Balancer teams issued a Balancer hack analysis after the incident on Nov 3, outlining how an original report and the Balancer incident report traced crypto asset flows, recovery steps and mitigation plans for affected users across paused pools.
Protocol engineers traced the failure to an upscale function rounding bug that distorted token scaling during swaps. In this context, non-integer scaling factors produced small arithmetic discrepancies.
Consequently, attackers amplified those errors through repeated transactions and extracted liquidity across chains.
On Nov 3, Balancer reported losses totalling $116.6 million. The breach touched multiple networks and tokens, requiring immediate containment.
The bug altered internal scaling calculations. As a result, tiny rounding differences grew with large swap volumes. That produced exploitable pool imbalances that allowed quiet vault transfers before final withdrawals.

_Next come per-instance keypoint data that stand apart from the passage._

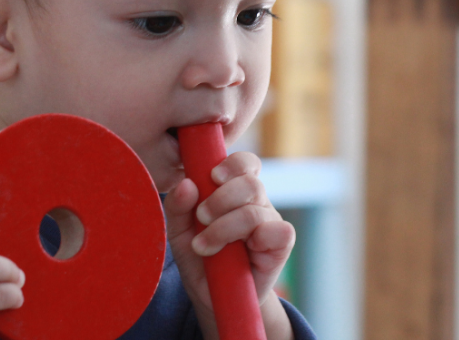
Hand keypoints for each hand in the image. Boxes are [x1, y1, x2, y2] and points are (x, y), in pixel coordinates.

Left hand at [163, 151, 295, 339]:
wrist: (211, 295)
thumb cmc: (197, 254)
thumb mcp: (178, 229)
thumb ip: (178, 206)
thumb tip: (187, 183)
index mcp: (233, 189)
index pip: (244, 163)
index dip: (231, 164)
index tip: (212, 176)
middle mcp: (255, 202)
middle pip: (250, 183)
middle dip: (220, 199)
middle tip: (201, 218)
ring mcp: (270, 223)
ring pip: (255, 211)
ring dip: (224, 228)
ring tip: (203, 246)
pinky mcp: (281, 247)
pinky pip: (280, 232)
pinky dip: (257, 239)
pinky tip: (239, 252)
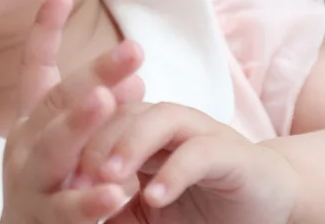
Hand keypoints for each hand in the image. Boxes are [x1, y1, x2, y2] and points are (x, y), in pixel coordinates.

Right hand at [0, 0, 144, 223]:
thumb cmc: (51, 184)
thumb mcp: (66, 142)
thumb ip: (95, 110)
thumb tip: (138, 78)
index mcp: (31, 119)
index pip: (35, 65)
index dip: (45, 27)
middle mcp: (24, 142)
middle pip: (57, 100)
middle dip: (94, 73)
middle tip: (133, 49)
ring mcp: (28, 180)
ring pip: (53, 147)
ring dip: (79, 123)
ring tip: (106, 100)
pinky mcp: (39, 220)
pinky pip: (66, 209)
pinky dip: (89, 199)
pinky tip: (115, 191)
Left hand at [76, 101, 298, 223]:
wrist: (269, 207)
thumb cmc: (202, 209)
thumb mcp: (148, 215)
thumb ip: (115, 211)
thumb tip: (65, 223)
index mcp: (141, 129)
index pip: (100, 119)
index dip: (77, 143)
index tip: (55, 178)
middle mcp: (167, 123)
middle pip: (123, 111)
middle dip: (96, 139)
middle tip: (76, 176)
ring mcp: (200, 132)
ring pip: (159, 119)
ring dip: (130, 145)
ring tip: (108, 176)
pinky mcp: (232, 153)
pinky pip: (199, 153)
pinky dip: (175, 172)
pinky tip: (155, 196)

Immediate mitigation came from protocol teams and external partners. They enacted emergency steps to security partners freeze pools and halt vulnerable operations. Meanwhile, automated bots and white-hat groups began tracing and intercepting flows.

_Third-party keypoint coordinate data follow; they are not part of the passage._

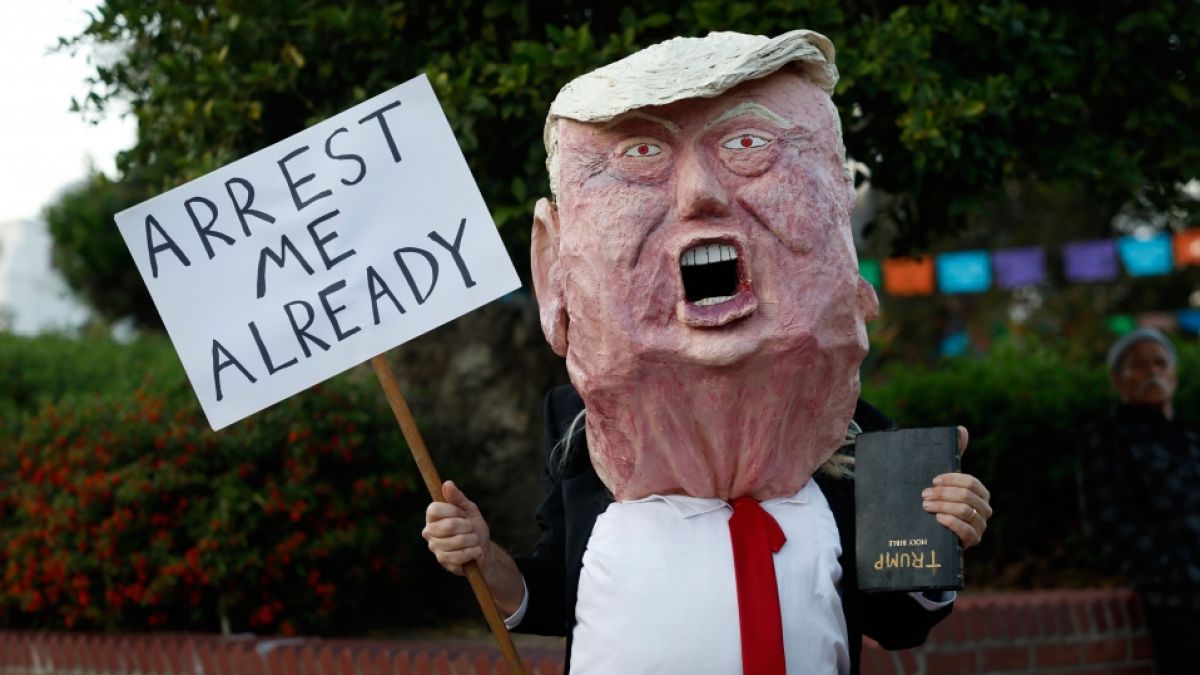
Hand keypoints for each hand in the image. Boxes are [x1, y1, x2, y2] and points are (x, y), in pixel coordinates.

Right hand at [422, 480, 491, 574]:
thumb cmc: (473, 526)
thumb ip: (457, 497)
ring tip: (474, 540)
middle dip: (467, 526)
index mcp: (433, 517)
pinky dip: (473, 552)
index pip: (434, 509)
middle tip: (471, 528)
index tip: (462, 513)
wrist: (482, 549)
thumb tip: (447, 483)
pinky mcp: (443, 561)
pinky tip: (474, 551)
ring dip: (472, 540)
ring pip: (457, 541)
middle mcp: (429, 531)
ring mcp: (435, 547)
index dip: (452, 510)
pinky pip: (460, 555)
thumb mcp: (469, 509)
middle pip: (448, 525)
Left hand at [922, 425, 991, 548]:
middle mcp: (983, 509)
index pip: (970, 482)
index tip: (933, 480)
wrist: (929, 530)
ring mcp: (979, 526)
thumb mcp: (943, 481)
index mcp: (979, 493)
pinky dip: (952, 523)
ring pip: (966, 512)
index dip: (952, 480)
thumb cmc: (938, 501)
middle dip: (944, 494)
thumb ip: (953, 457)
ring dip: (943, 506)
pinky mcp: (972, 541)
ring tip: (926, 505)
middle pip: (967, 496)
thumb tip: (962, 430)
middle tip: (924, 494)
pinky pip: (967, 532)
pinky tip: (938, 519)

The coordinated response combined on-chain forensics, multisig freezes and negotiated returns. That said, some attacker-converted assets moved into ETH and remain irretrievable.
StakeWise led targeted restitution for its exposure. According to disclosed figures, it recovered $19M, roughly 73.5% of the drained osETH, and will return funds to affected users based on pre-incident balances.
Whitehat teams returned assets and supplied forensic leads that improved traceability. Moreover, their activity reduced net losses and aided coordination between affected projects and security partners.
Security experts emphasise the broader lesson: arithmetic edge-cases in token scaling pose systemic risk and demand stricter type checks.
As the original report notes, “Balancer identified a rounding bug” in the upscale logic, and independent reviewers recommend full reconciliations. Consequently, protocols should prioritise audits and standardized testing to close similar attack vectors.
Remaining work includes reconciliations and legal steps to secure residual funds. Some movement figures remain under review and are marked as [data to verify].
Independent audits and continuous monitoring are essential for long-term risk reduction.